The following month he announced his decision not to seek re-election in 2010, he said: "I do not want my self-inflicted problems to be a distraction to my party's campaign as we move towards the general election."
He said he wanted to explain his "errors" and had referred himself to the Parliamentary Commissioner for Standards, John Lyon.
But in January 2010 the Sunday Times published a story which said Chaytor had not in fact claimed mortgage interest payments but had claimed rent on the Westminster flat, after drawing up a tenancy agreement with his daughter.
The newspaper said he had disguised their relationship by using his daughter's first and middle names - Sarah Rastrick - instead of her surname.
It also reported that he had rented a property from his mother - who had remarried and had a different surname - near his constituency from August 2007, despite Commons rules banning MPs from renting from relatives introduced in 2006. His mother, who was ill, had moved into a care home.
On 5 February 2010, the Crown Prosecution Service announced it would charge Chaytor with false accounting under the Theft Act.
He complained afterwards that he had been the victim of "selective reporting and outlandish claims" by the media and said he had not received "to the best of my belief... any payment in excess of that for which I was eligible".
'Broken man'
Chaytor was charged with claiming £12,925 for a year from September 2005 for renting a property in London which he owned, of dishonestly claiming £1,950 for IT services in May 2006 and of dishonestly claiming £5,425 for renting a property in Bury from his mother between September 2007 and January 2008.

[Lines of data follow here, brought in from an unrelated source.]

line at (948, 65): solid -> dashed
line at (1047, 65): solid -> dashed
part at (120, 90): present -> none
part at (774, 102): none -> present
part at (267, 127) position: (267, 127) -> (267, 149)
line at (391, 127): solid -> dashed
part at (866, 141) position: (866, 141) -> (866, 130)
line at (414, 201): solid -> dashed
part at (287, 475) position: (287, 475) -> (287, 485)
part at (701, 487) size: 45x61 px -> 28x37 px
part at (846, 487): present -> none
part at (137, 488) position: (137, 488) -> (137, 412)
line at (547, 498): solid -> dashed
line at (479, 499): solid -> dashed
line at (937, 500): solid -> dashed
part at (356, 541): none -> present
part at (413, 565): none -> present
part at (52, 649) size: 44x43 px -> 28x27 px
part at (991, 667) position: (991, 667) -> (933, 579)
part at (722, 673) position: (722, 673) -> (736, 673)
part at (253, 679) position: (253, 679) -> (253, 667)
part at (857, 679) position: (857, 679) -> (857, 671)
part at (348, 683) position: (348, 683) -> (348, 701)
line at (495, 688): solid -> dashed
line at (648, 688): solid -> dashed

He tried to argue that the ancient right of Parliamentary privilege - which protects MPs from legal action arising from events in Parliament - should apply to expenses but that argument was dismissed by the courts. He changed his plea to guilty days before his trial was due to start in December.
In an interview with his local paper, the Bury Times, in February 2010, Chaytor said the previous nine months had been "a shattering experience" as he fought to protect his reputation and deal with "people's understandable anger and disappointment".

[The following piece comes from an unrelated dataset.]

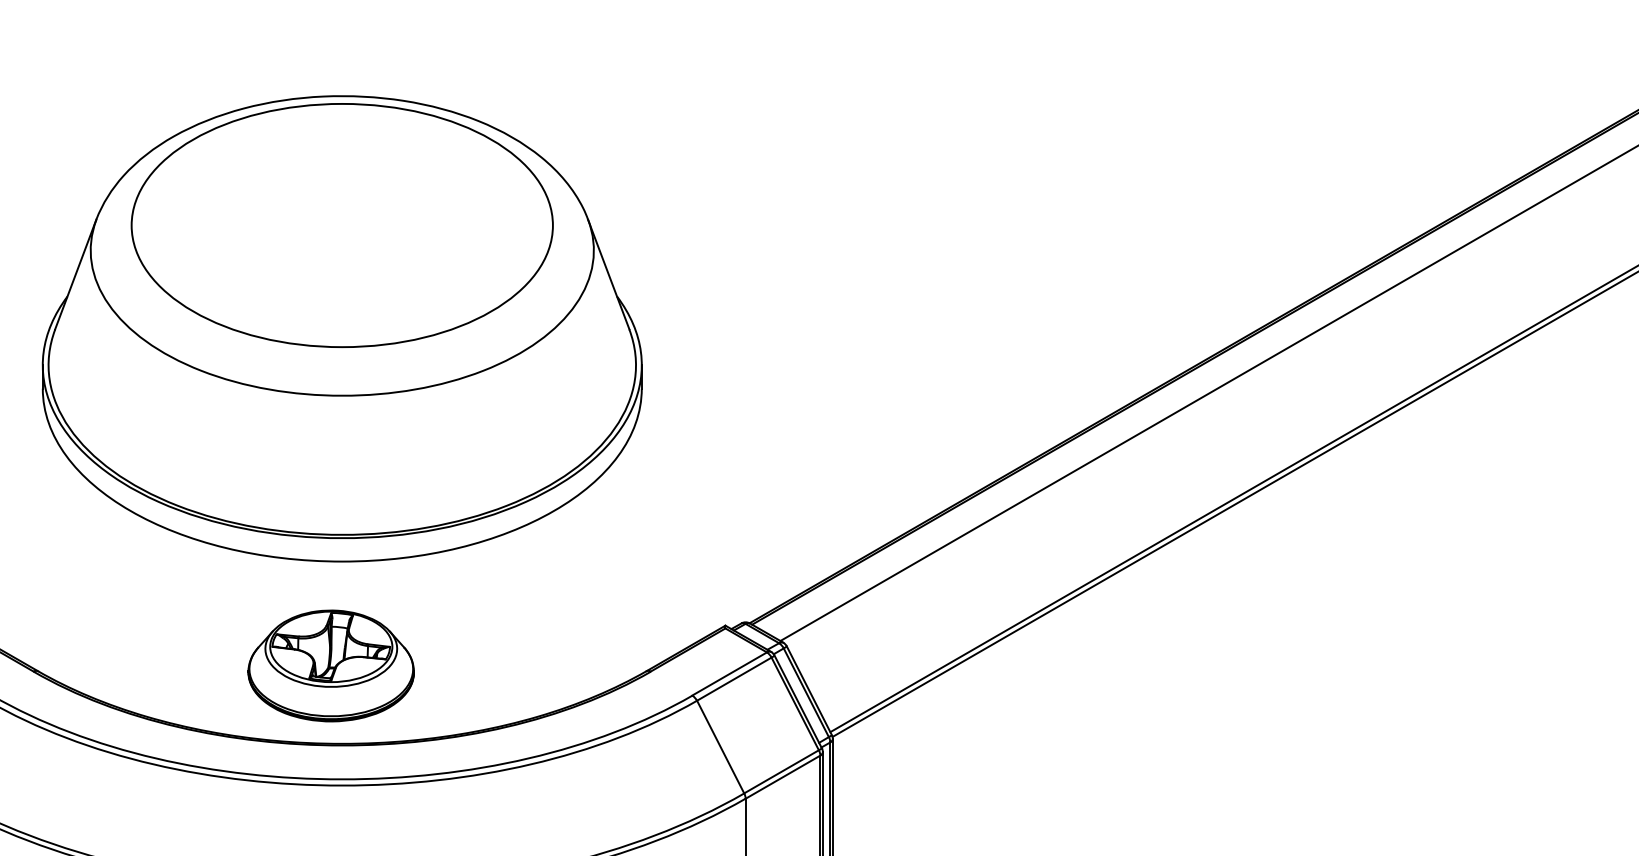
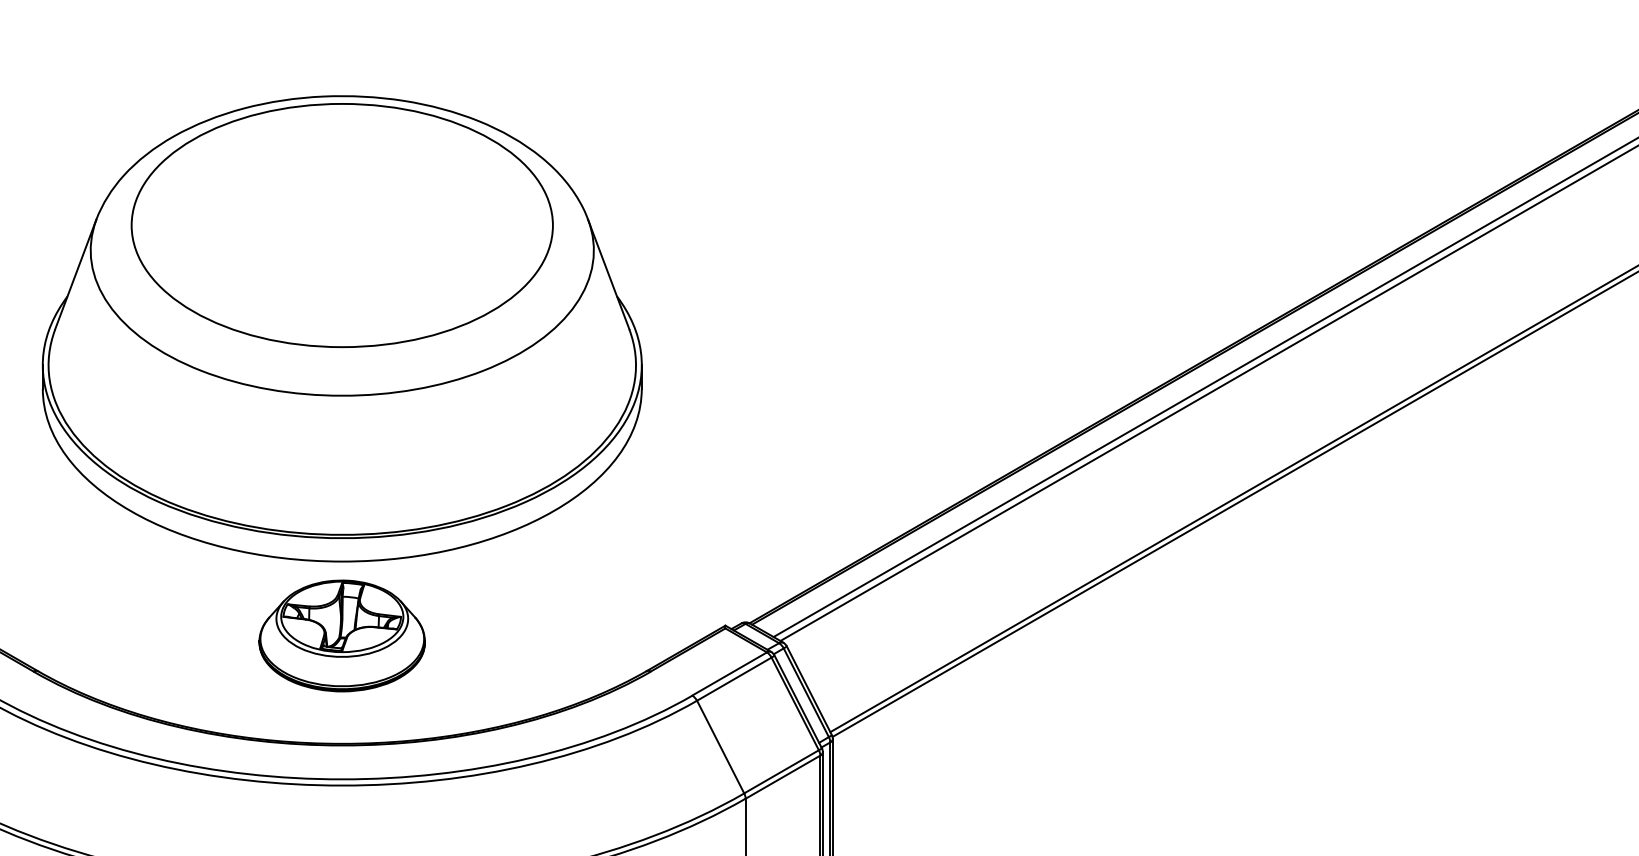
line at (1204, 388): none -> present
part at (330, 665) position: (330, 665) -> (341, 635)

He said his "personal circumstances at the time were extremely complex and not something I can explain away in a soundbite" adding that "throwing a few people to the wolves won't solve the deeper problems of the Parliamentary expenses system".
At the sentencing hearing at Southwark Crown Court, his lawyer James Sturman said Chaytor was a "broken man" who had lost his hard-earned reputation for integrity and had pleaded guilty out of "deep and genuine remorse".
"There is nothing left that is a spark in him at all, except when he talks of his grandchild born before Christmas. He accepts he has brought shame on himself, he has brought shame on his family and he has brought shame on Parliament."
His former Labour colleague Chris Mullin told BBC Radio 4's World at One programme: "I obviously don't condone what he's done but on a personal level I feel sorry for him. He was a good colleague, he was an assiduous MP as far as I'm concerned - I'm very sad about this outcome."
Chaytor was one of many new Labour MPs elected in Tony Blair's 1997 landslide - unseating the then Conservative minister Alistair Burt. It followed previous attempts to be elected an MP in Calder Valley in 1987 and 1992.
The former lecturer in Manchester was a councillor in Calderdale before becoming an MP. His time in the Commons was spent on the backbenches where he served on a number of committees, with a particular interest in environmental affairs.
The most recent former MP to have been jailed was Conservative Jeffrey Archer, who was jailed for four years for perjury in 2001.
More recently Labour MP Eric Joyce pleaded guilty to a criminal offence - drink-driving - in November, was fined £400 and lost his licence for a year.